I also agree with liberty and would have done the orange border first with an edge run underlay (I use .35 for my edge run setting) and like liberty mentioned I'd have the orange border bump right up against the blue JST. ThenI'd follow with the blue JST. When it came time to do the white outline I'd very much try to use an edge run on that one as well. The reason I say that is you have the white satin stitch going on top of the orange satin and the white will tend to sink into the orange and I'm not a big fan of two satins sinking into each other. Alternatively, you could select the orange column and using stitch angles change the stitch angles of the orange border so they aren't perpendicular to the design. The leaving the white satin stitches at the normal 90 degrees and you would have as much of the white sinking into the orange. This takes more effort and the egde run on the white would give the white satin stitches something to hold onto and they wouldn't sink in as much. 

You don't mention the underlay you used buy hopefully you're using a good heavyweight cutaway.

Embroidery thread (40w) is about .4mm wide and ideally a tatami setting of .4 would give you good coverage but like gliderdigitizing said, what you used is way too dense and this also contributed to you pull problem. With Madeira thread I find I get good coverage using a tatami setting of .38mm.

Keep an eye on the stretch of the material. If the material tends to stretch more in the horizontal then don't put your tatami in the horizontal but angle it like gliderdigitizing did.

other thoughts?


----------



## ecampbell (Jul 14, 2010)
:::
Update the embroidery digitizing post by writing out everything from "You don't mention" down to "like gliderdigitizing did." again, with "tatami" changed to "fill" in each place it occurs.

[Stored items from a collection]
:::
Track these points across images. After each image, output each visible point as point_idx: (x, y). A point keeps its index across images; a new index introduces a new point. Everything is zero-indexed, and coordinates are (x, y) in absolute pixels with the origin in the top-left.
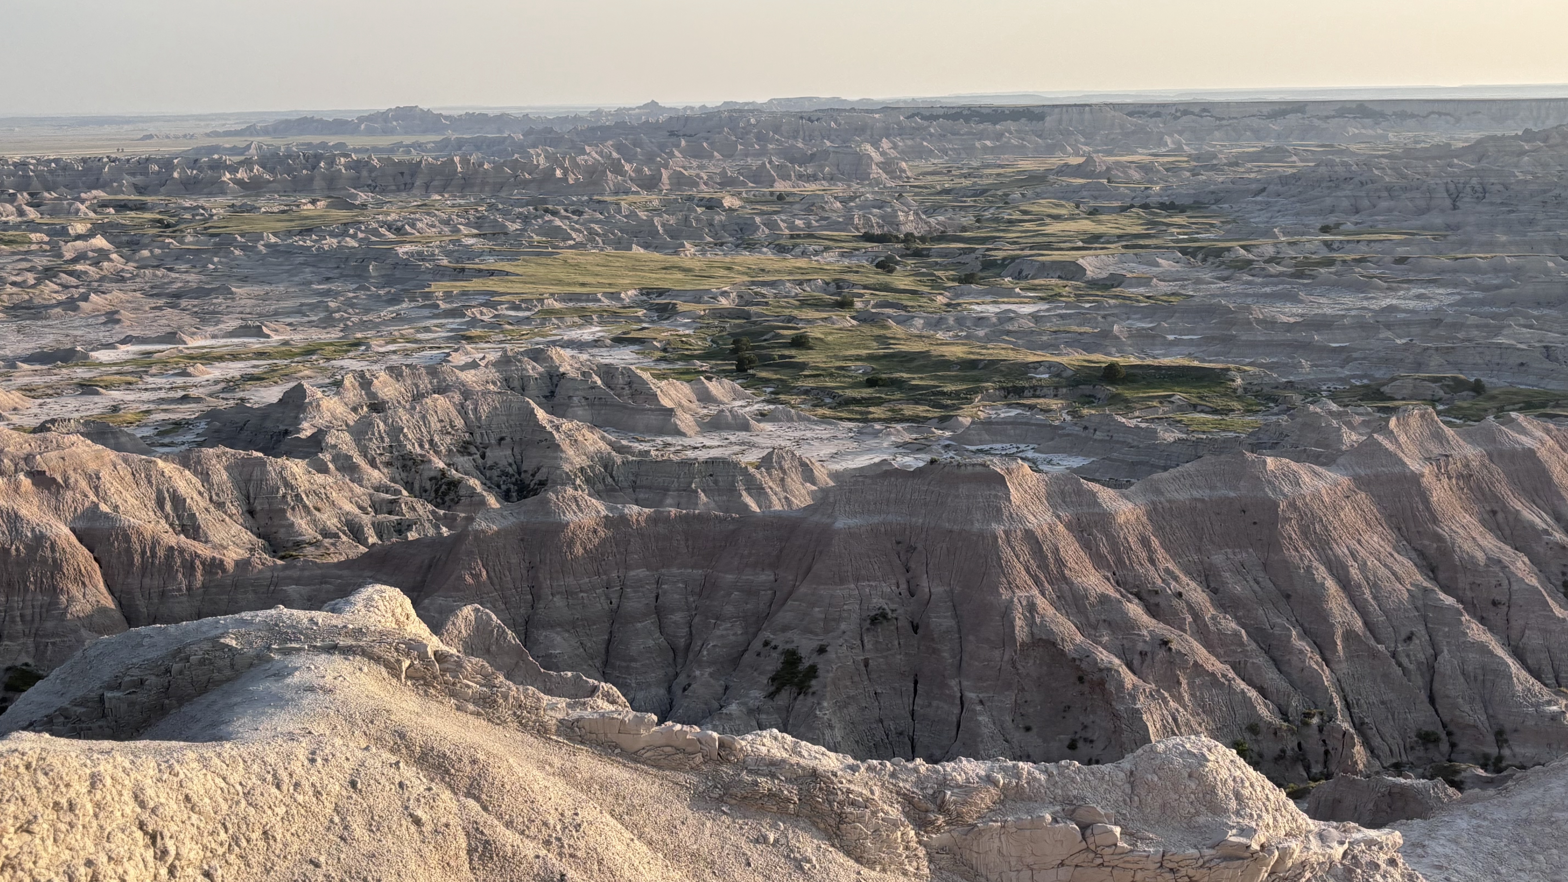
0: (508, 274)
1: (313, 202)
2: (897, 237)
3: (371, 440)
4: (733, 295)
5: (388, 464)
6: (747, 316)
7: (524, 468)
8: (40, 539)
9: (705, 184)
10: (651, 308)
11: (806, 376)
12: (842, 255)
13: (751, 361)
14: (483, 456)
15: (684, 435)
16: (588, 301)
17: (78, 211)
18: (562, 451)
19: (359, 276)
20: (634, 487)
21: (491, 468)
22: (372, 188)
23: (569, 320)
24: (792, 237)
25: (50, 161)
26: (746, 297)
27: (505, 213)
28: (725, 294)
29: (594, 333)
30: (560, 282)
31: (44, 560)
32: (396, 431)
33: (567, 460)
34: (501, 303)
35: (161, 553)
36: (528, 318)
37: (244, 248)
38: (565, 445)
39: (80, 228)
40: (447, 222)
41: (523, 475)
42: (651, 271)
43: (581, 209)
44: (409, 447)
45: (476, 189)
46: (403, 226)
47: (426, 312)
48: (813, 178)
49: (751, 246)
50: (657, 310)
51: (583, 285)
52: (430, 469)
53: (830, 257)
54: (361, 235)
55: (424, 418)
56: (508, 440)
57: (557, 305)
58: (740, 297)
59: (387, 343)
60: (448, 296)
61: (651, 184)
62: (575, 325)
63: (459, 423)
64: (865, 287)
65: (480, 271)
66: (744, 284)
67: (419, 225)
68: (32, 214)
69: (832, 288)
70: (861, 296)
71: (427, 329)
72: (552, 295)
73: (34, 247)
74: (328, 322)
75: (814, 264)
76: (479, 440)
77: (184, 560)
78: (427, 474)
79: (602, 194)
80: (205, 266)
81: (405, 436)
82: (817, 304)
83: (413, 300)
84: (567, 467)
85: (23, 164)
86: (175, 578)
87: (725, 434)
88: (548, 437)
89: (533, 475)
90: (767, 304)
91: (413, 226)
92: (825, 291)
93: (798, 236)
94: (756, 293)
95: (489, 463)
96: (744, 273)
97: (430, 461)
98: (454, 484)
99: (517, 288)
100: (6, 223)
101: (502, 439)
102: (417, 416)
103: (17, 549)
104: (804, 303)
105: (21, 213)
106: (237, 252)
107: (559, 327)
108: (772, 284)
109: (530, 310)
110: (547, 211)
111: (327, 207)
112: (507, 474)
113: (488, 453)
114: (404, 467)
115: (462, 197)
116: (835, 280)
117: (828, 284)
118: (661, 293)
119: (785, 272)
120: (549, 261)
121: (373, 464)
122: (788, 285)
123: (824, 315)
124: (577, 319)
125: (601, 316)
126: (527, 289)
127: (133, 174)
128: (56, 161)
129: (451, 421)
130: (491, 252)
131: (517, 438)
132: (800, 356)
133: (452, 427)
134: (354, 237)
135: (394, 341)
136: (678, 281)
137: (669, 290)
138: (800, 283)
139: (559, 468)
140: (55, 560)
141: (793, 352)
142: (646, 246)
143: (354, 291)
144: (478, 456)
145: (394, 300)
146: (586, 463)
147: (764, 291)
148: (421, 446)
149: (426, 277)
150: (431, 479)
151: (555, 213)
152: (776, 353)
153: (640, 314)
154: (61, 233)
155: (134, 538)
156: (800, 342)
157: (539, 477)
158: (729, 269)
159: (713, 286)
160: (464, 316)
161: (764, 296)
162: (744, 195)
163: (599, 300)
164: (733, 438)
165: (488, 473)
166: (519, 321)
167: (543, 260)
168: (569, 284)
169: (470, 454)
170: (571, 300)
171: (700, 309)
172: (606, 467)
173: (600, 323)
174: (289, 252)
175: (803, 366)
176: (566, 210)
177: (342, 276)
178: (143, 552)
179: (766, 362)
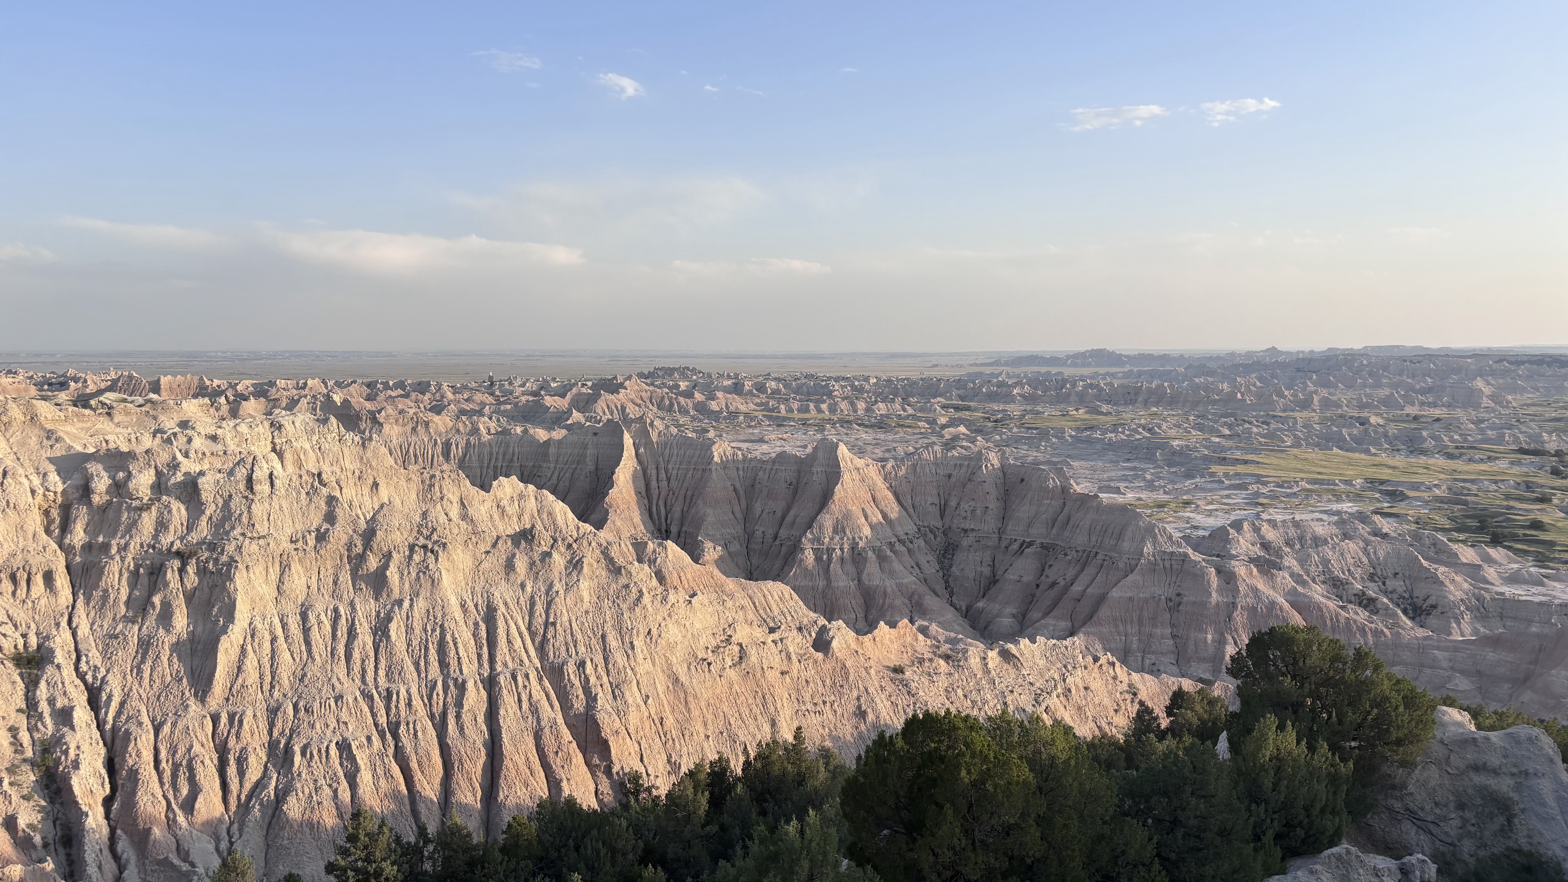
0: (1258, 463)
1: (1077, 410)
2: (1549, 452)
3: (1310, 565)
4: (1444, 487)
5: (1324, 582)
6: (1465, 503)
7: (1416, 594)
8: (1273, 604)
9: (1347, 406)
10: (1381, 491)
11: (1559, 551)
12: (1512, 463)
13: (1505, 537)
14: (1384, 584)
15: (1493, 584)
16: (1328, 484)
17: (936, 409)
18: (1446, 586)
19: (1149, 459)
20: (1502, 617)
21: (1391, 592)
22: (1108, 402)
23: (1325, 497)
24: (1457, 447)
25: (903, 380)
26: (1454, 490)
27: (1216, 422)
28: (1435, 486)
29: (1351, 507)
30: (1301, 471)
31: (1277, 616)
32: (1326, 562)
33: (1450, 592)
34: (1269, 482)
35: (1342, 620)
36: (1295, 493)
37: (1057, 437)
38: (1447, 583)
39: (943, 420)
40: (1179, 426)
41: (1415, 600)
42: (1365, 466)
43: (1268, 420)
44: (1336, 573)
45: (1180, 405)
46: (1153, 427)
47: (1215, 485)
48: (1434, 405)
49: (1424, 452)
50: (1387, 494)
51: (1319, 473)
52: (1353, 589)
53: (1502, 464)
54: (1127, 432)
55: (1342, 554)
56: (1401, 575)
57: (1308, 486)
58: (1450, 489)
59: (1208, 504)
60: (1226, 475)
61: (1305, 405)
62: (1329, 501)
63: (1365, 560)
64: (1553, 488)
65: (1237, 460)
66: (1447, 480)
67: (1164, 427)
68: (910, 411)
69: (1523, 487)
70: (1554, 495)
71: (1228, 497)
72: (1302, 479)
73: (923, 430)
74: (1150, 486)
75: (1495, 469)
76: (1379, 573)
77: (1357, 627)
78: (1350, 592)
79: (1274, 411)
80: (1038, 447)
81: (1332, 565)
82: (1520, 499)
83: (1202, 477)
84: (1452, 598)
85: (889, 381)
86: (1355, 637)
87: (1526, 587)
88: (1433, 575)
89: (1425, 600)
90: (1476, 495)
91: (1160, 428)
92: (1516, 489)
93: (1463, 447)
94: (1462, 487)
95: (1390, 589)
96: (1439, 472)
97: (1352, 583)
98: (1372, 600)
99: (1272, 473)
100: (900, 415)
101: (1396, 574)
102: (1337, 553)
103: (1261, 608)
104: (1508, 497)
105: (904, 410)
106: (1054, 440)
107: (1319, 502)
108: (1472, 481)
109: (1290, 488)
110: (1244, 421)
111: (1086, 413)
112: (1404, 598)
113: (1388, 582)
114: (1335, 585)
115: (1172, 410)
116: (1524, 482)
117: (1519, 484)
118: (1382, 482)
119: (1473, 473)
120: (1283, 456)
121: (1314, 581)
122: (1486, 482)
123: (1539, 507)
124: (1331, 497)
125: (1348, 496)
126: (1280, 473)
127: (958, 389)
128: (907, 379)
129: (1360, 559)
130: (1237, 448)
131: (1407, 574)
132: (1543, 536)
133: (1361, 563)
134: (1123, 433)
135: (1211, 503)
136: (1391, 474)
137: (1389, 481)
138: (1496, 482)
139: (1446, 597)
140: (1283, 617)
141: (1533, 532)
142: (1341, 449)
143: (1153, 468)
144: (1380, 583)
145: (1189, 476)
146: (1464, 597)
147: (1468, 485)
148: (1343, 573)
149: (1198, 462)
150: (1355, 595)
151: (1250, 423)
152: (1521, 532)
153: (1376, 496)
154: (932, 422)
155: (1325, 610)
156: (1537, 525)
157: (1430, 602)
158: (1427, 468)
159: (1426, 480)
160: (1247, 489)
161: (1469, 490)
162: (1385, 415)
163: (1337, 485)
164: (1533, 590)
165: (1390, 596)
166: (1288, 496)
167: (1279, 455)
168: (1309, 472)
169: (1376, 582)
170: (1315, 483)
171: (1425, 495)
172: (1478, 600)
173: (1350, 501)
174: (1089, 441)
175: (1551, 544)
176: (1257, 421)
177: (1136, 458)
178: (1331, 619)
179: (1515, 538)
:::
### Response to the exercise
You don't mention the underlay you used buy hopefully you're using a good heavyweight cutaway.

Embroidery thread (40w) is about .4mm wide and ideally a fill setting of .4 would give you good coverage but like gliderdigitizing said, what you used is way too dense and this also contributed to you pull problem. With Madeira thread I find I get good coverage using a fill setting of .38mm.

Keep an eye on the stretch of the material. If the material tends to stretch more in the horizontal then don't put your fill in the horizontal but angle it like gliderdigitizing did.